D.he Brazilian wildlife photographer João Marcos Rosa has what is called strong nerves. He climbed giant trees 50 meters high in the Amazon basin to photograph harpies. They are among the largest birds of prey on earth. He was in Colombia in the FARC rebel territory to hunt down the last of the Andean bears. And Rosa traveled to the mountain gorillas on the border between Uganda and the Democratic Republic of the Congo. But even the adventurous Brazilian has never experienced anything like it. “It was one of the most complicated expeditions I’ve ever done: a 1.5 kilometer long island in the middle of the Atlantic, no fresh water source, but thousands of snakes.”
Nevertheless, Rosa can consider himself lucky because he is one of the few people who were allowed to enter Queimada Grande. The island 32 kilometers off Brazil’s south coast is a forbidden place because it is usually reserved exclusively for the Brazilian military and a few biologists. No mammals, let alone humans, live on the 200 meter high granite rock in the middle of the Atlantic. The lighthouse keepers left the island decades ago when the beacon was automated.
The granite rock suddenly rises from the sea. The rough sea and the complicated landings ensure almost permanent isolation. He took part in four expeditions to Queimada Grande, says photographer Rosa. “All three had difficulties, and we couldn’t even land on one because of the bad weather.” But that’s not all, because the island holds a secret, which is why the military come here less regularly, while biologists come here very regularly: On Queimada Grande lives a unique population of Bothrops insularis, a highly poisonous lance viper that only occurs here.
Anyone who goes ashore risks their life
In the “Atlas of Superlatives”, which lists the “biggest, fastest, longest, hottest, strongest, largest and most dangerous record holders in the world”, it says about Queimada Grande: “Whoever goes ashore risks his life.” And that’s exactly why pulls the island has been attracting scientists for decades. “With around 45 snakes per hectare, Queimada Grande is the place with the second densest snake population in the world,” says Marcus Augusto Buononato. “This is only surpassed by the island of Shedao in China.” Buononato should know: he worked for thirteen years in the state-run butantane institute and took part in dozens of expeditions to the island.
According to the latest research, there are around four to six thousand snakes on the only 0.43 square kilometers large Atlantic island.

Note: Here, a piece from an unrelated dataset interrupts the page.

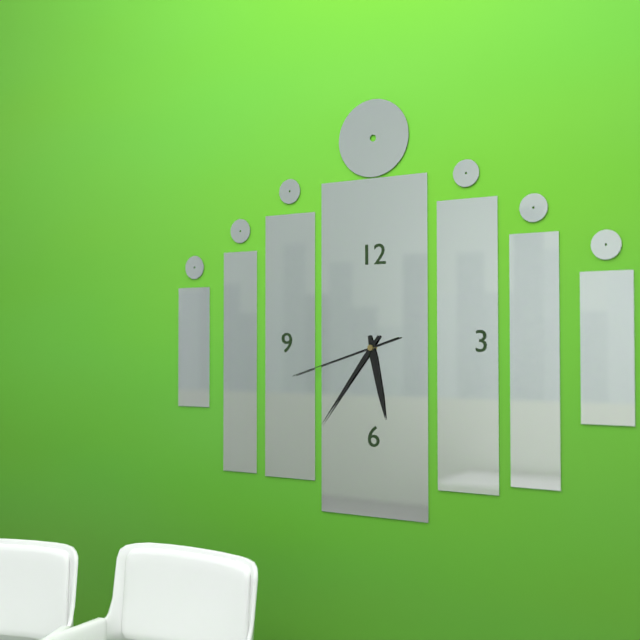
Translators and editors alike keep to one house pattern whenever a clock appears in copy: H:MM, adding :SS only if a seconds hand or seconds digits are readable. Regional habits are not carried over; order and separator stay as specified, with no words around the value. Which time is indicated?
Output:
5:36:42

But how did the animals get here without being able to swim? “The snakes came to Queimada Grande about 11,000 years ago during the last Ice Age, when the island was still connected to the mainland,” says the herpetologist Breno Damasceno, who has been studying the animals for 28 years. “When the Ice Age ended, the sea rose and what was once a mountain became an island again. Since then, the snakes have been separated from their relatives on the mainland. “
In the course of evolution, the island lance viper has adapted to the extreme living conditions. Unlike her mainland relatives, she can climb trees with her prehensile tail. She often waits there for days until a bird comes along. Their poison also changed over the millennia. Scientists argue about its strength: some researchers claim that the venom of Bothrops insularis is hardly stronger than that of its relatives on the mainland. Other studies show that the poison is many times more deadly than that of its fellow species. “The poison is highly effective, it kills immediately,” says Breno Damasceno. “Because the animals mainly hunt birds, it has to. Because if a bird can get into the air again and then falls dead into the sea, the snake’s prey is lost. ”Laboratory tests have shown that the poison kills mice within two seconds and larger rodents in 20 seconds.

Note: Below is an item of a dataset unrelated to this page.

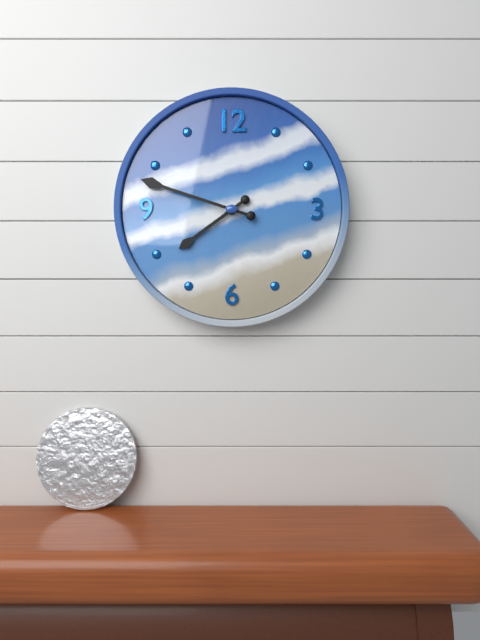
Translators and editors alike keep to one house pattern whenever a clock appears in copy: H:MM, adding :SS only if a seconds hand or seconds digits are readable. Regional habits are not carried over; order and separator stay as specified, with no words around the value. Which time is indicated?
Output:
7:48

Despite the enormous number of individuals on Queimada Grande, Bothrops insularis is in danger. On the Red List of Threatened Species of the World Conservation Organization IUCN, the species is considered critically endangered. “The island’s ecosystem is complex and extremely vulnerable,” says biologist Buononato. There is actually never enough to eat on Queimada Grande. “The lack of food such as frogs, toads, lizards and millipedes leads to situations during the dry season that we are not familiar with in other places, including cannibalism.” In addition, there is fire, the low gene pool due to millennia of inbreeding, and many animals become sterile hermaphrodites do, and the illegal trade. Up to 25,000 euros are paid for a living island lance viper on the black market. That makes the animals very popular.

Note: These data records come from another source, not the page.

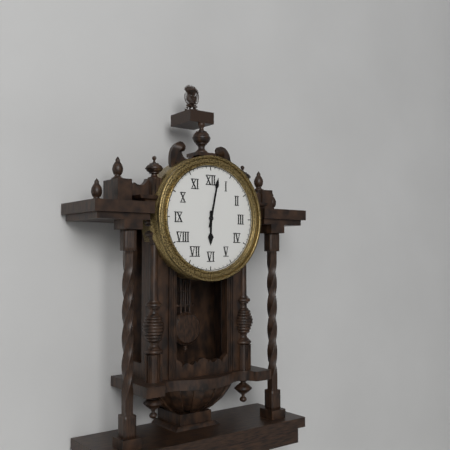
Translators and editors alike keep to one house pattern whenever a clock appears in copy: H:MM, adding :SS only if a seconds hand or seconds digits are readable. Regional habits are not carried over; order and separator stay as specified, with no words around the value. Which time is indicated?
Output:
6:02
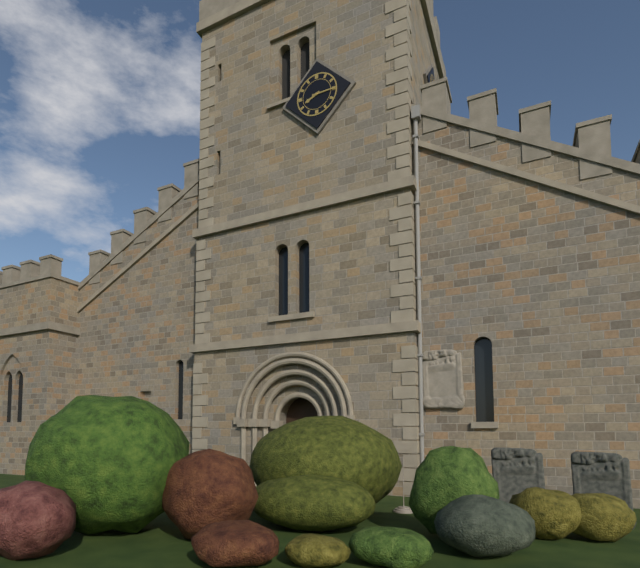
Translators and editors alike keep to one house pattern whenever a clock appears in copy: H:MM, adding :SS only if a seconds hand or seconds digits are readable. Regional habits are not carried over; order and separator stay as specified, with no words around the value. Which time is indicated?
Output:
8:15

In order to be able to settle new snakes on the island in the event of a population collapse, animals are currently being bred in several laboratories. But the signs are not good. Will there still be queues on Queimada Grande in a hundred years? Breno Damasceno has no illusions. The species is a stray of evolution. At best, one can postpone their extinction. “Isolation created the species. It is quite possible that the animals will soon disappear again due to this isolation, ”says the herpetologist.